Conclusion: This is a book for fans of eroticism of the softer, yet deeper, variety. It is more honest and less gawdy than Erica Jong's FEAR OF FLYING, more to-the-point and less dated and windy than THE MEMOIRS OF CASANOVA, more realistic and less stabby than LES LIAISONS DANGEREUSES. Read it and weep, and laugh, and sigh.
I love this book! It's like sitting down with a friend, a true original, who is honest, witty, rueful, passionate, and a really good poet. Susan Vespoli takes uson a ride through a great romance after a crappy marriage, crisscrossing the country, whale watching, kissing, but then the toll taken by COVID-19, which was hard on so many relationships. We sense how utterly real she is, spontaneous, emotional, loyal, insightful, and above all honest with herself (and us). Her memorable details stay with me, full of color and imagination. Just as we do, she hangs in there, finding consolation in granddaughter, dogs, friends. Ultimately this gem of a book celebrates it all.
Susan Vespoli has an eye for striking details. In poems that showcase present-day dating, love, loss and their aftermaths, she writes with frankness and unrepentant humor. Here, with a good deal of irony, is the woman who wants "to smash the glass/Buddha head into my now X's noggin" when he casually ends their relationship.
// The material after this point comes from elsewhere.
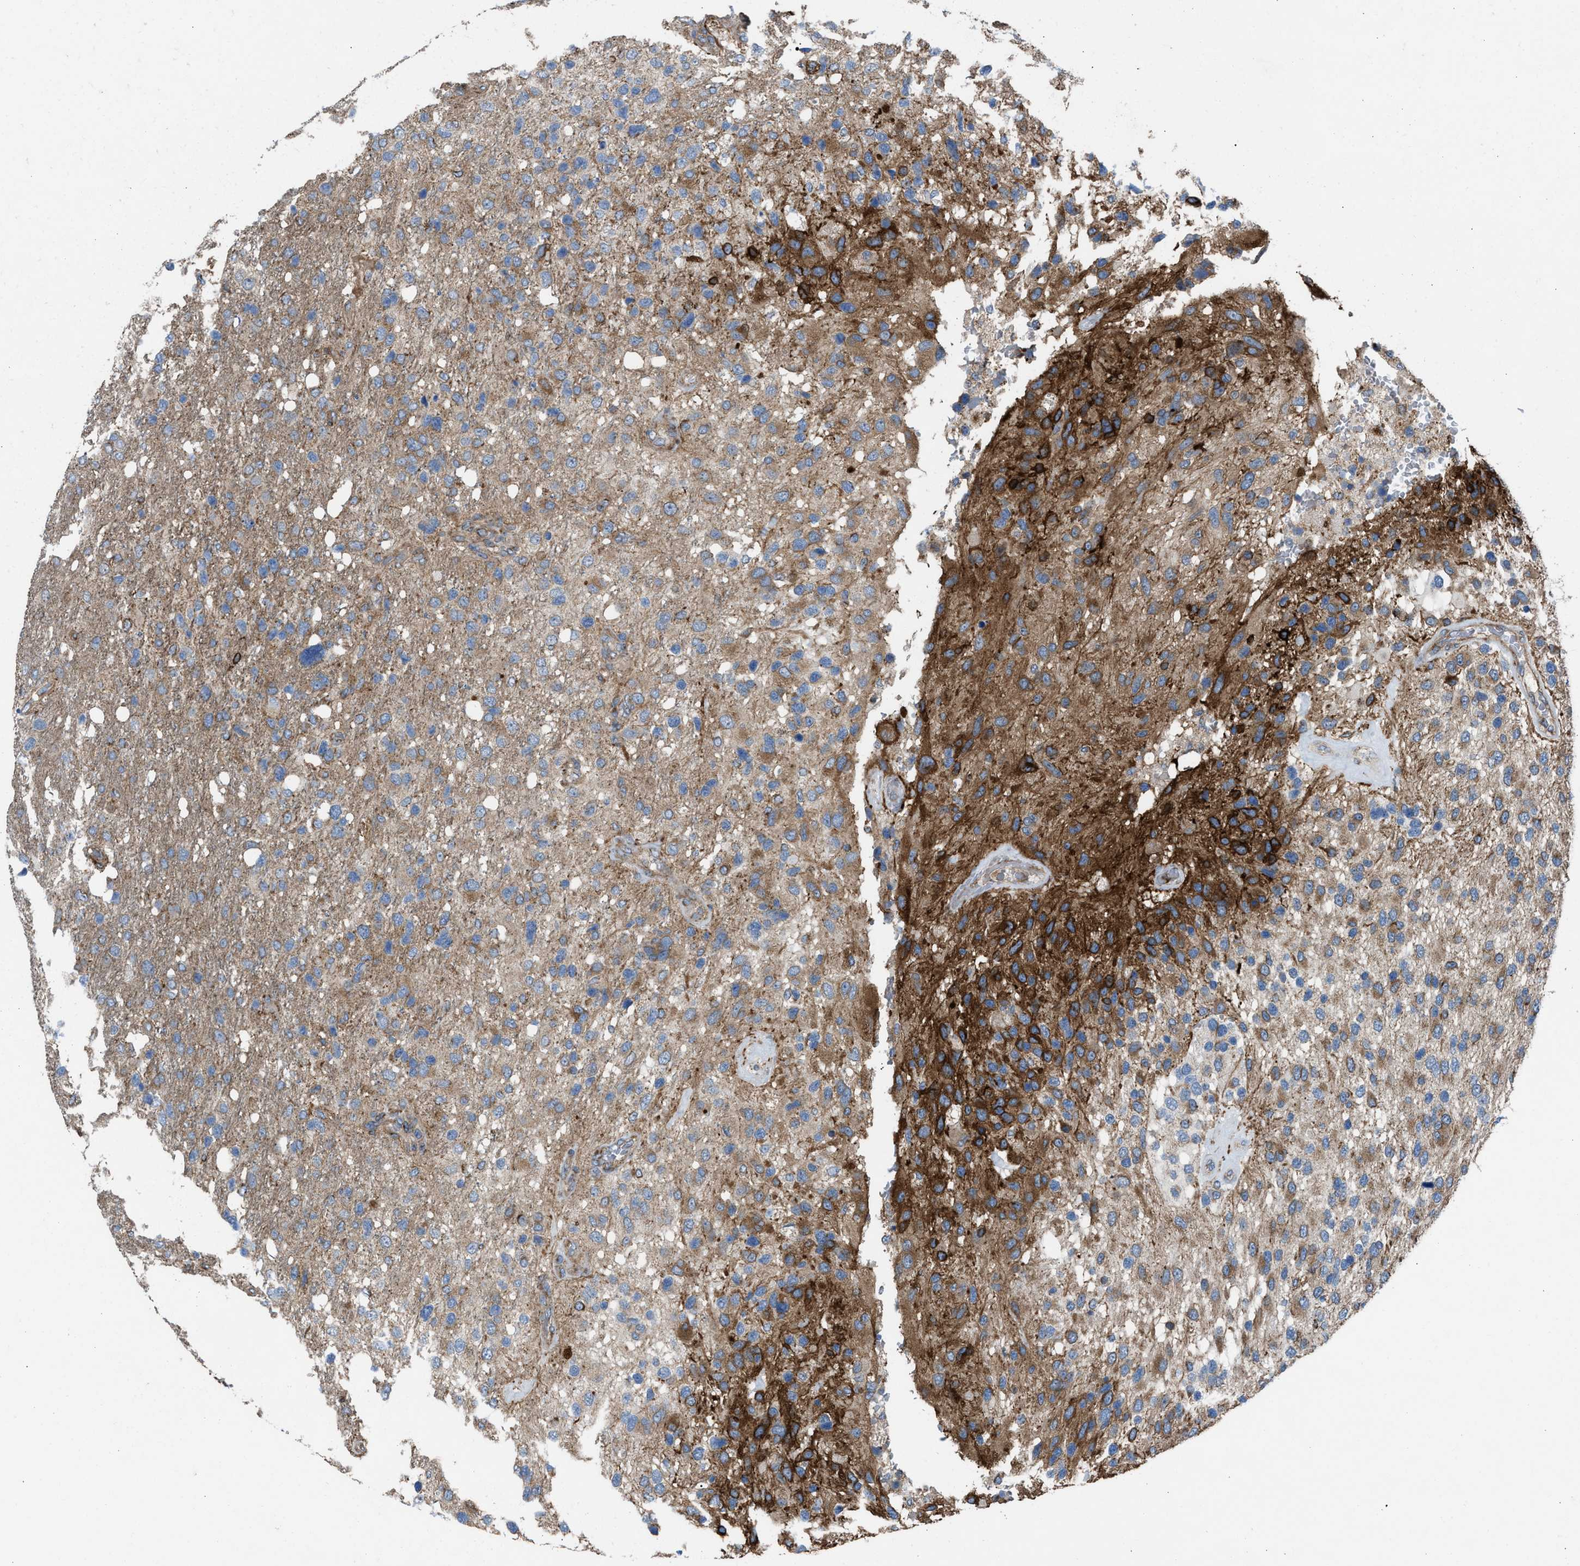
{"staining": {"intensity": "weak", "quantity": ">75%", "location": "cytoplasmic/membranous"}, "tissue": "glioma", "cell_type": "Tumor cells", "image_type": "cancer", "snomed": [{"axis": "morphology", "description": "Glioma, malignant, High grade"}, {"axis": "topography", "description": "Brain"}], "caption": "Protein staining by IHC reveals weak cytoplasmic/membranous expression in approximately >75% of tumor cells in glioma.", "gene": "SLC10A3", "patient": {"sex": "female", "age": 58}}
By the time she explains that she "tore off our bed sheets/and bought a pink set", reader, you'll be cheering for and with her. CACTUS AS BAD BOY is a deliciously fun and funny book of poems.
Susan Vespoli's second full-length collection rises to the occasion, stands at attention...but all kidding aside, its a heart wrenching contemplation on a broken love affair, with a guy who, well, optimizes the expression "all about me." There's humor here too, lots of it. I laughed a lot, sighed and sympathized, and admired the hell out of these raw, honest, beautifully rendered poems.